Because seriously screw hard drives. You have to run 4 Cheetahs or Raptors or SSDs in RAID0 to even come close to a modern PC being useable.

Hey computer is running slow again can you look, oh hey look huge surprise the HDD light is SOLID ON! AND I CANT MOVE! #$&#37;^#@#$%@

Thats how I feel about the current state of our technology.
It's called a SOLID STATE DRIVE. Look them up. They've only been around for a few decades.
 

Ninjahedge

Diamond Member
Mar 2, 2005
4,149
1
91
Mr. P,

We are spoiled.

If you have been doing this for more than 10 years you will know what I am getting at. We always seem to reach a roadblock into what is obtainable, but I am not sure that that is always the case.

We always seek to find things that will use the latest technology to its maximum.

Remember when MP3's started? It was amazing to get 1MB!!!!! OMG "Feels like making love" sounds JUST LIKE THE SONG ON THE RADIO and it is coming from your COMPUTER??!?!?

Hell, I remember pictures being taken and stored on my 256meg CF!!!!

But once the cards went 1GB, 16GB, 64GB, the RAW image size also followed suit.

As for movies going past a gig... there is a limit to all of that, and the industry knows this as well. Why do you think there has been such a push for 3D?

I think even that will start waning in 5-7 years. The only other step would be better virtual staging.
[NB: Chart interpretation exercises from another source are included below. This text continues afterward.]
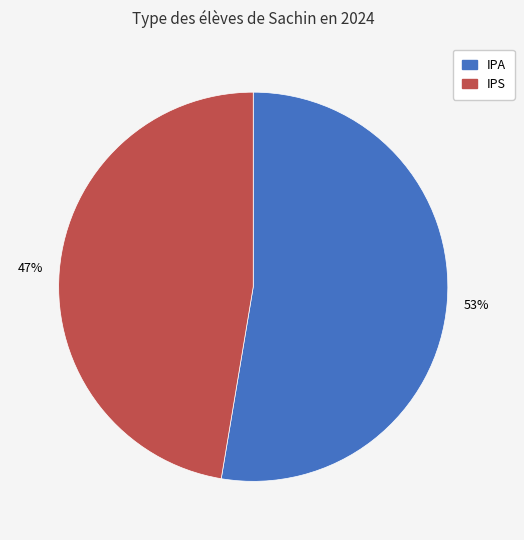

Rank the categories by value from highest to lowest.

IPA, IPS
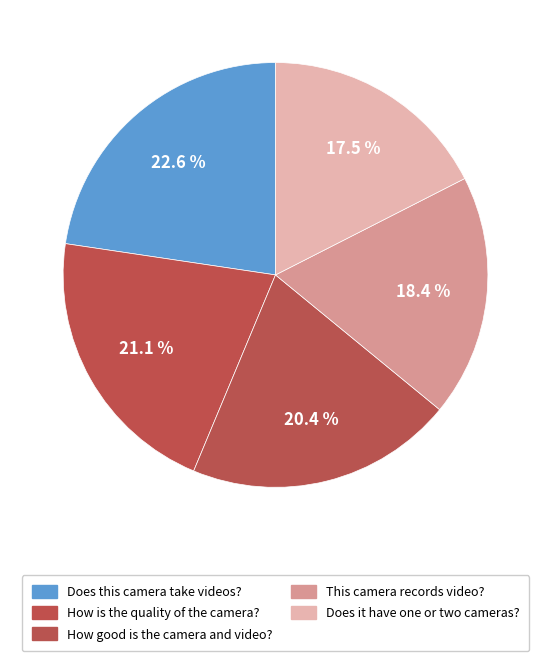

How much of the chart is everything except This camera records video??

81.6%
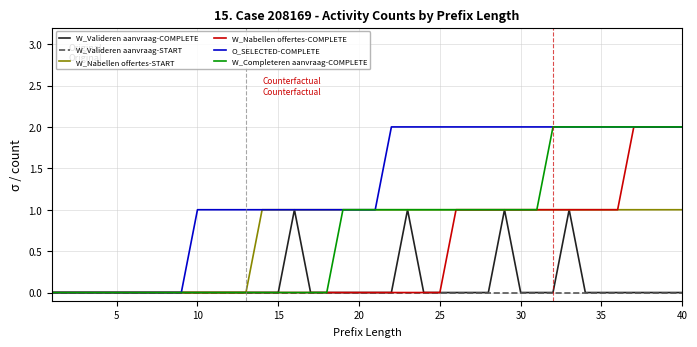

How many distinct data groups are displayed?

6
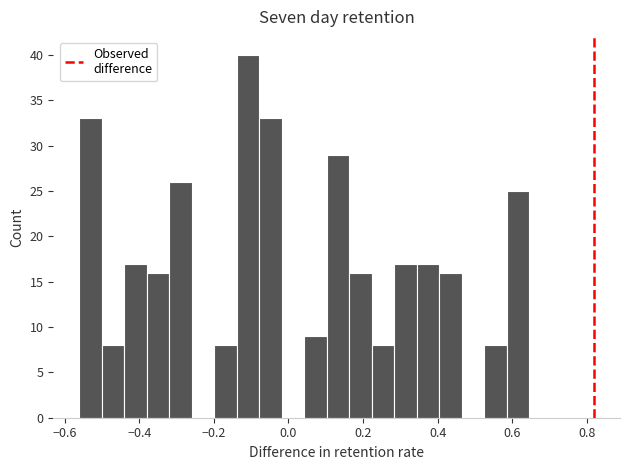

Read against the x-axis, roughly where is the centre of the tallest bar?

-0.10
Ambient sound and some other senses to make you feel like you are watching a live game or show rather than sitting on your couch...


But the technology needed to do THAT still has not been invented....
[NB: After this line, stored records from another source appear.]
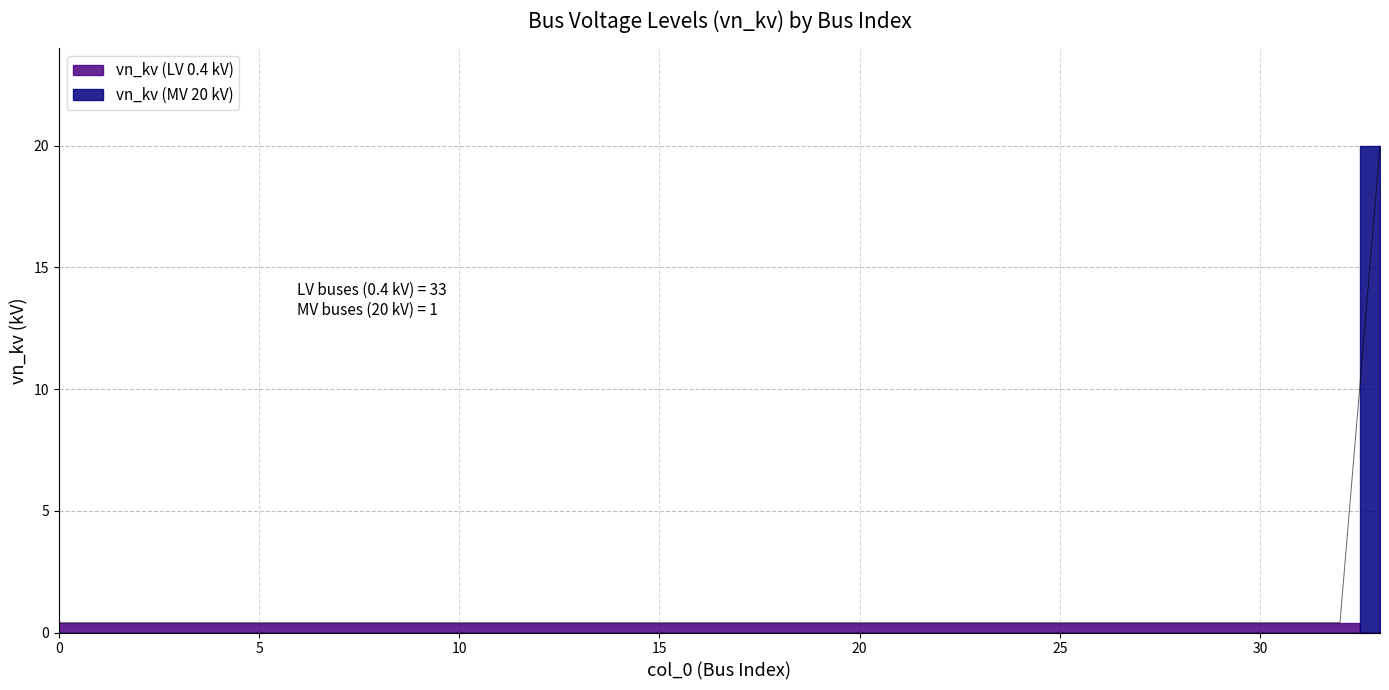

Is it true that the value at 11 is 0.4?

True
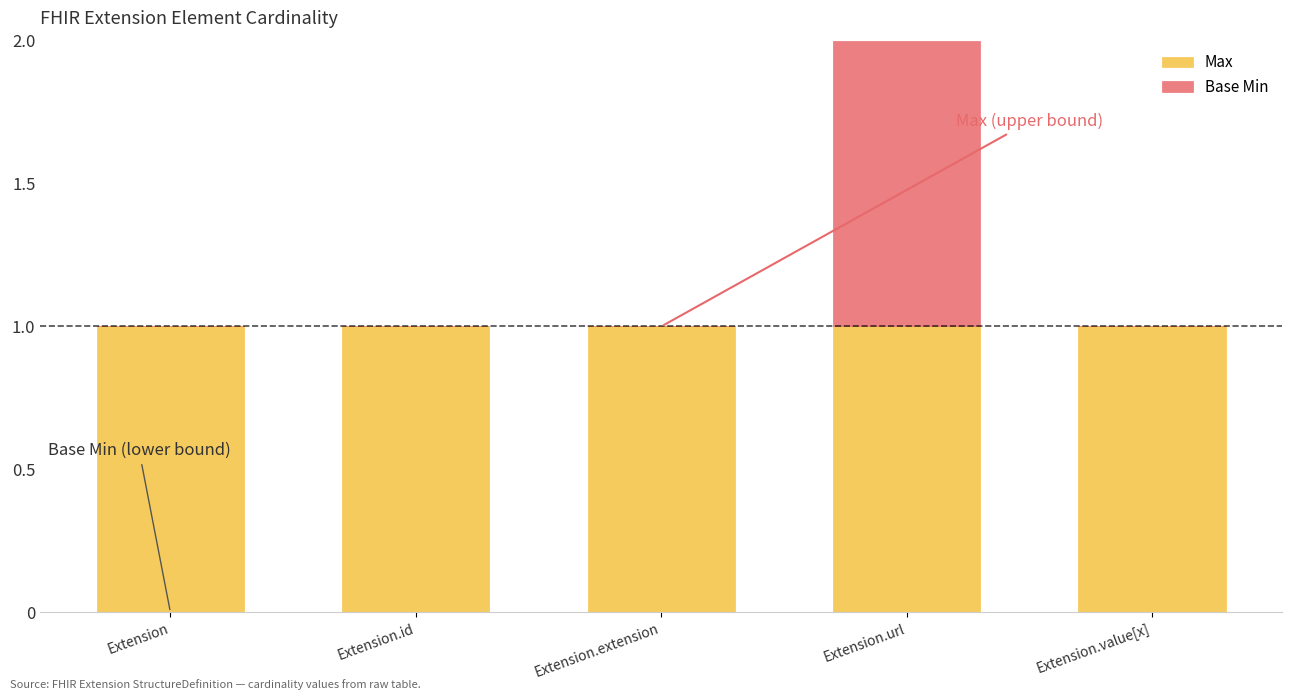

Are the bars horizontal?

No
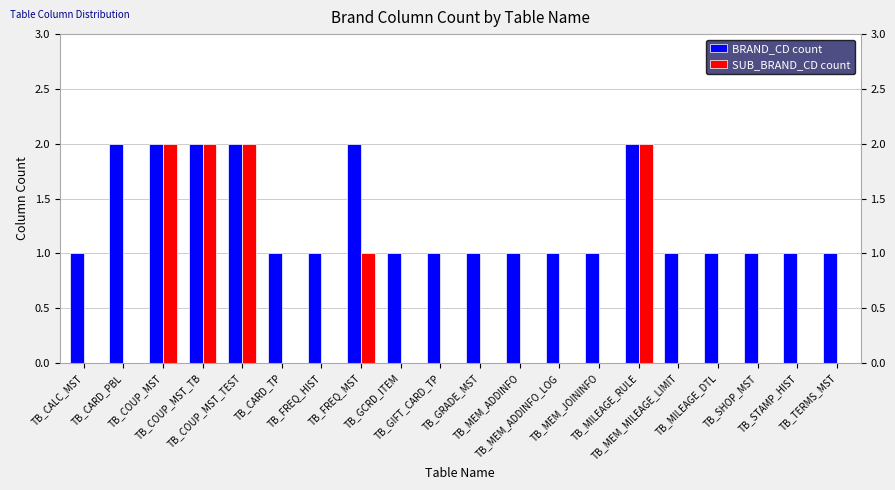

What is the sum of all SUB_BRAND_CD count values?

9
I too, am annoyed when my machine takes 2 minutes to boot with all the crap that starts up, but at the same time, it is sure a hell of a lot better than taking 30 seconds to simply get through the mem test and start up the Bios before it accessed the boot disk!
 

Devilpapaya

Member
Apr 11, 2010
146
0
0
WTB a couple gigs of 0 wait state non volatile magnetic core memory.

Hell yea! Think of all the time the low access time would save us when combined with the extreme heat sensitivity, low bandwidth, high power and large physical size!
 

exdeath

Lifer
Jan 29, 2004
13,679
10
81
Hell yea! Think of all the time the low access time would save us when combined with the extreme heat sensitivity, low bandwidth, high power and large physical size!

If it means I don't need a HDD, RAM, and cache and can access several gigs of data in random order and execute programs "in place" as fast as the 8 core 4 GH CPU can process it and no longer need to "load" or "install" anything, and never have to see "please wait" and "12 minutes remaining" coupled with a HDD light brighter than the sun, I dont care if its the size of my house.

Im so tired of hard drives; SSDs aren't much better, it still takes several minutes when installing or moving gigs of data.

We need a real breakthrough in storage to really see our technology REALLY go to the next level.

Since Star Trek had been mentioned when was the last time time you saw them standing around with spinning icons and hourglasses when shuffling around terabytes and terabytes of data? Our storage technology is decades behind our ability to consume and process data. I don't care about flash based ssd either, still measured in MEGAbytes per second when our cpus and buses can consume hundreds of GIGAbytes per second.

I want 1:1 coupling between cpu and non volatile storage to be impressed.